What you will do: Pick out each line below that contains the word "nearest". Letter case matters.

Data for this exercise:
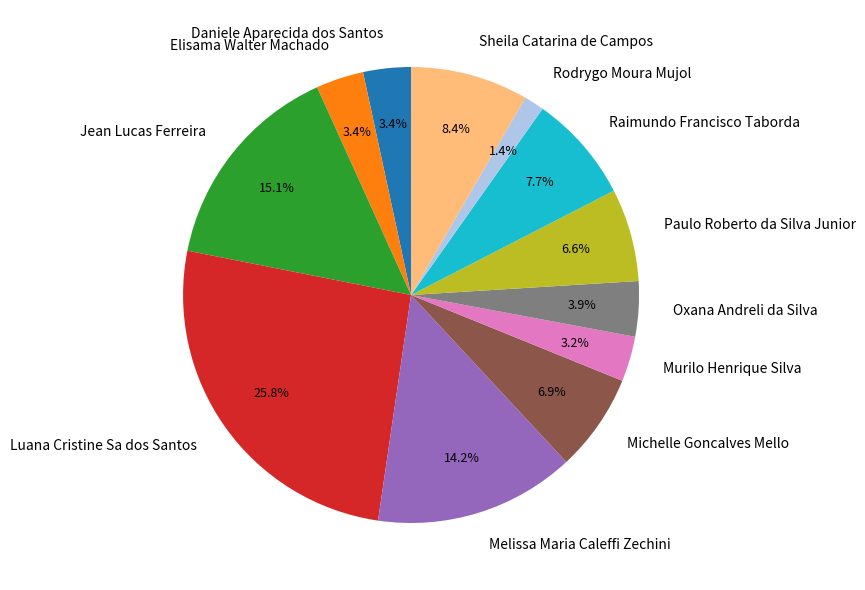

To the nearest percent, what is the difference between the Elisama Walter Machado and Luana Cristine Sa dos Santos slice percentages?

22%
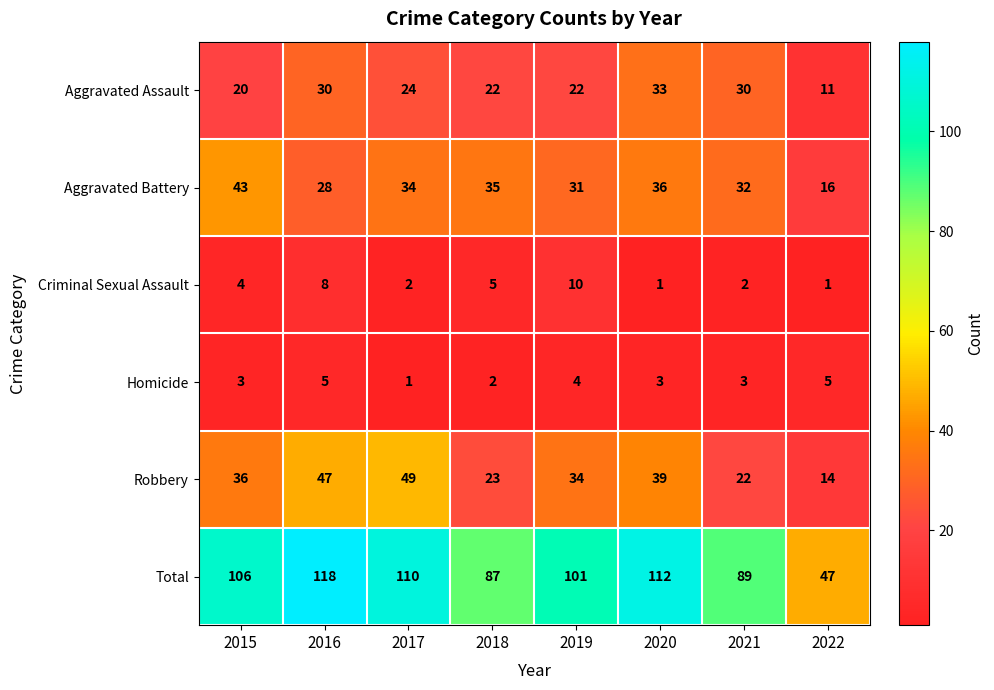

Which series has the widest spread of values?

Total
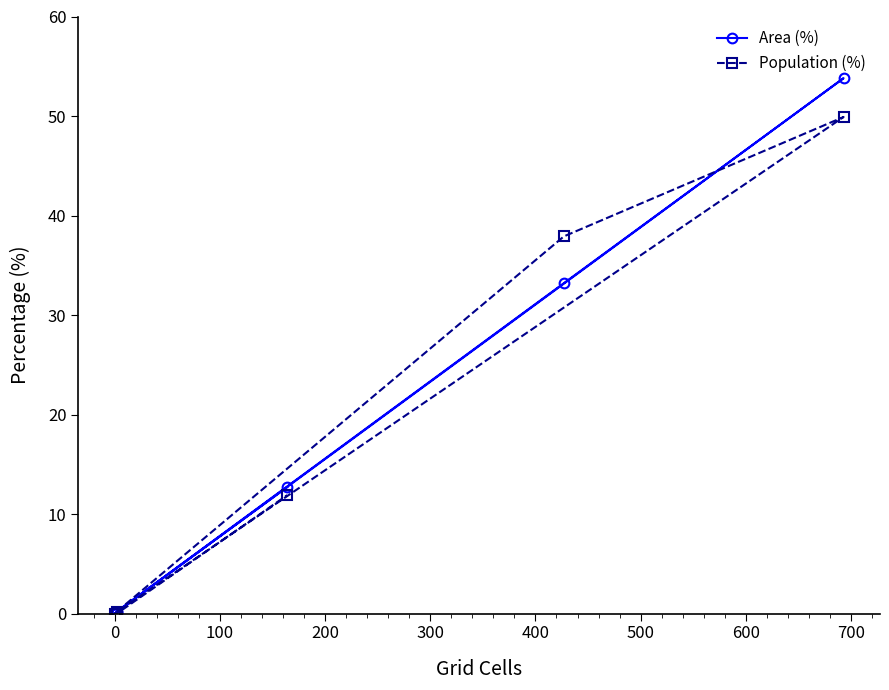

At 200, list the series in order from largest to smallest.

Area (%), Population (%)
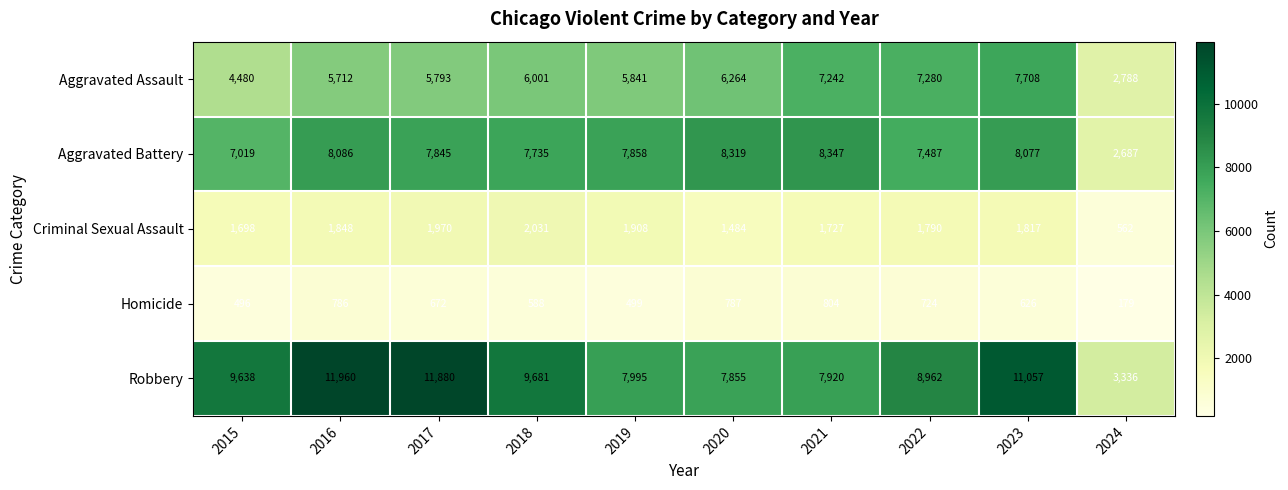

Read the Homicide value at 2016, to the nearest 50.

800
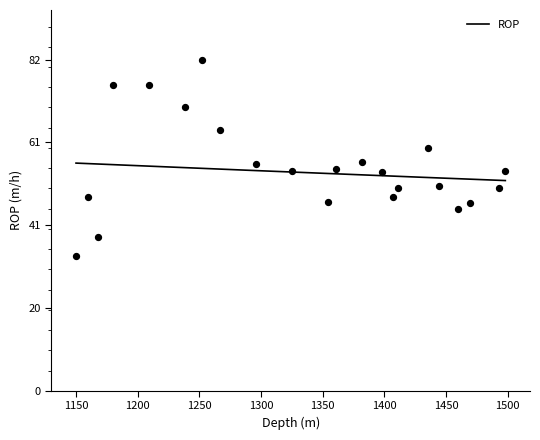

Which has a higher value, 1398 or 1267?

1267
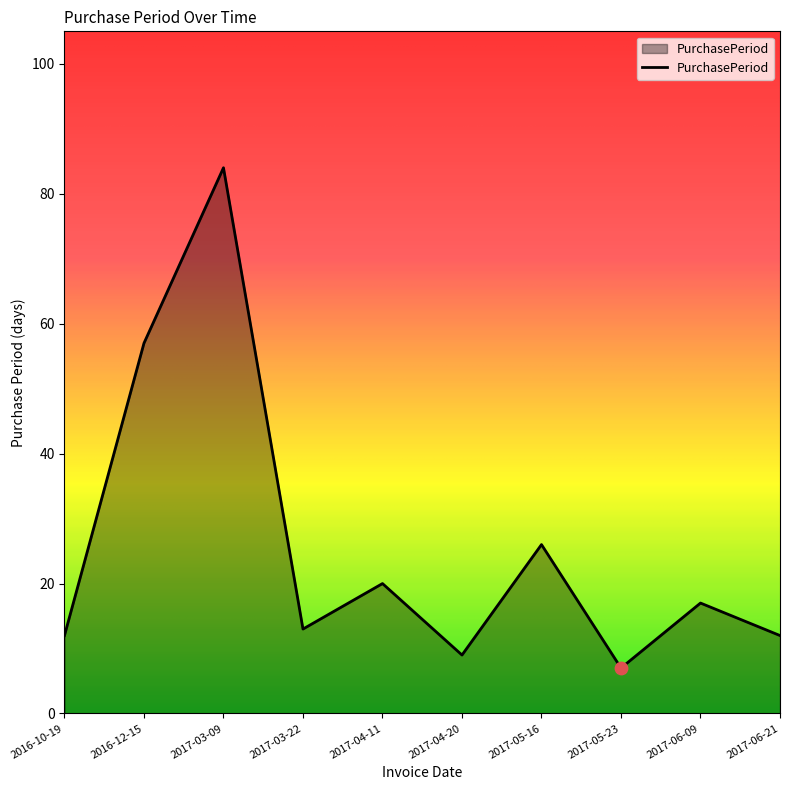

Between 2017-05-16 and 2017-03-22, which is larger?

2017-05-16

Task result:
To the nearest percent, what is the difference between the Elisama Walter Machado and Luana Cristine Sa dos Santos slice percentages?
Read the Homicide value at 2016, to the nearest 50.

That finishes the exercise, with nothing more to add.